◆ Stored data entries:
○ ○ ○

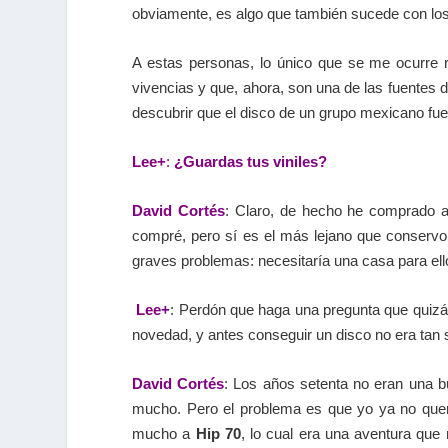
obviamente, es algo que también sucede con los 
A estas personas, lo único que se me ocurre 
vivencias y que, ahora, son una de las fuentes 
descubrir que el disco de un grupo mexicano fue
Lee+
:
¿Guardas tus viniles?
David Cortés
: Claro, de hecho he comprado a
compré, pero sí es el más lejano que conservo
graves problemas: necesitaría una casa para ell
Lee+
: Perdón que haga una pregunta que quizá 
novedad, y antes conseguir un disco no era tan 
David Cortés
: Los años setenta no eran una 
mucho. Pero el problema es que yo ya no querí
mucho a
Hip 70
, lo cual era una aventura que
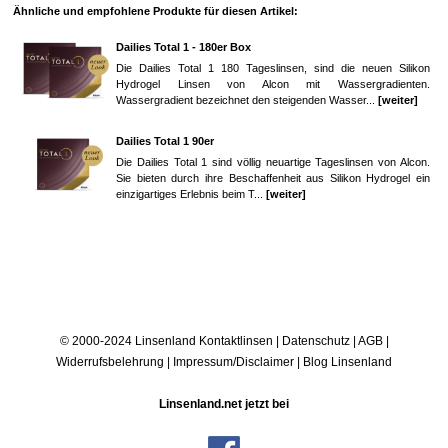
Ähnliche und empfohlene Produkte für diesen Artikel:
Dailies Total 1 - 180er Box
Die Dailies Total 1 180 Tageslinsen, sind die neuen Silikon
Hydrogel Linsen von Alcon mit Wassergradienten.
Wassergradient bezeichnet den steigenden Wasser...
[weiter]
Dailies Total 1 90er
Die Dailies Total 1 sind völlig neuartige Tageslinsen von Alcon.
Sie bieten durch ihre Beschaffenheit aus Silikon Hydrogel ein
einzigartiges Erlebnis beim T...
[weiter]
© 2000-2024 Linsenland
Kontaktlinsen
|
Datenschutz
|
AGB
|
Widerrufsbelehrung
|
Impressum/Disclaimer
|
Blog Linsenland
Linsenland.net jetzt bei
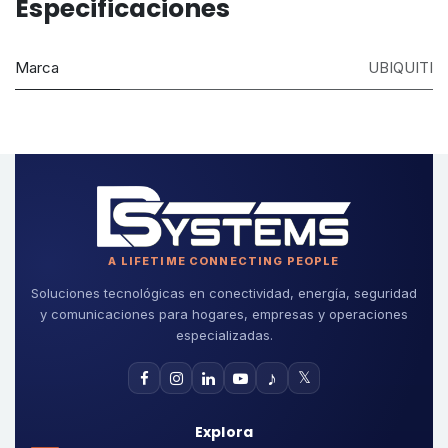
Especificaciones
Marca
UBIQUITI
A LIFETIME CONNECTING PEOPLE
Soluciones tecnológicas en conectividad, energía, seguridad
y comunicaciones para hogares, empresas y operaciones
especializadas.
♪
𝕏
Explora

○ ○ ○

◆ EXERCISE DETAILS: Pick up at the line that holds "Blog Linsenland" and restate each line, word for word, through the last line of the entries. Include both end lines but none of the pictures.

◆ RESPONSE FOR THIS EXERCISE:
Blog Linsenland
Linsenland.net jetzt bei
Especificaciones
Marca
UBIQUITI
A LIFETIME CONNECTING PEOPLE
Soluciones tecnológicas en conectividad, energía, seguridad
y comunicaciones para hogares, empresas y operaciones
especializadas.
♪
𝕏
Explora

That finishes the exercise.